┏━━

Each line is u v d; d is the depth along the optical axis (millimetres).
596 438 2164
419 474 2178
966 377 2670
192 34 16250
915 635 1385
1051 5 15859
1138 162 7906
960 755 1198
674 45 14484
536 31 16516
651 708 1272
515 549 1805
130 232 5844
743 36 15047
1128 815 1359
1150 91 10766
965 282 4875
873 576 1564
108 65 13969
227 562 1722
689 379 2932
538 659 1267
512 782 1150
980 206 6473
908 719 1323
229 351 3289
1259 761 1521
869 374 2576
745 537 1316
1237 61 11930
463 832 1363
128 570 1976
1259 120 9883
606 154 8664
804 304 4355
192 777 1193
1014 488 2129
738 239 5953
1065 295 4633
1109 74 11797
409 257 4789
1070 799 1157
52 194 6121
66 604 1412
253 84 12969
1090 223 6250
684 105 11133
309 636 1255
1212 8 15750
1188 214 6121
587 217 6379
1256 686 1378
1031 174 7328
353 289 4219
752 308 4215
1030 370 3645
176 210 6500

┗━━

TASK TO COMPLETE:
From the listing above, extract all records word for word.

SOLUTION TO THE EXERCISE:
Each line is u v d; d is the depth along the optical axis (millimetres).
596 438 2164
419 474 2178
966 377 2670
192 34 16250
915 635 1385
1051 5 15859
1138 162 7906
960 755 1198
674 45 14484
536 31 16516
651 708 1272
515 549 1805
130 232 5844
743 36 15047
1128 815 1359
1150 91 10766
965 282 4875
873 576 1564
108 65 13969
227 562 1722
689 379 2932
538 659 1267
512 782 1150
980 206 6473
908 719 1323
229 351 3289
1259 761 1521
869 374 2576
745 537 1316
1237 61 11930
463 832 1363
128 570 1976
1259 120 9883
606 154 8664
804 304 4355
192 777 1193
1014 488 2129
738 239 5953
1065 295 4633
1109 74 11797
409 257 4789
1070 799 1157
52 194 6121
66 604 1412
253 84 12969
1090 223 6250
684 105 11133
309 636 1255
1212 8 15750
1188 214 6121
587 217 6379
1256 686 1378
1031 174 7328
353 289 4219
752 308 4215
1030 370 3645
176 210 6500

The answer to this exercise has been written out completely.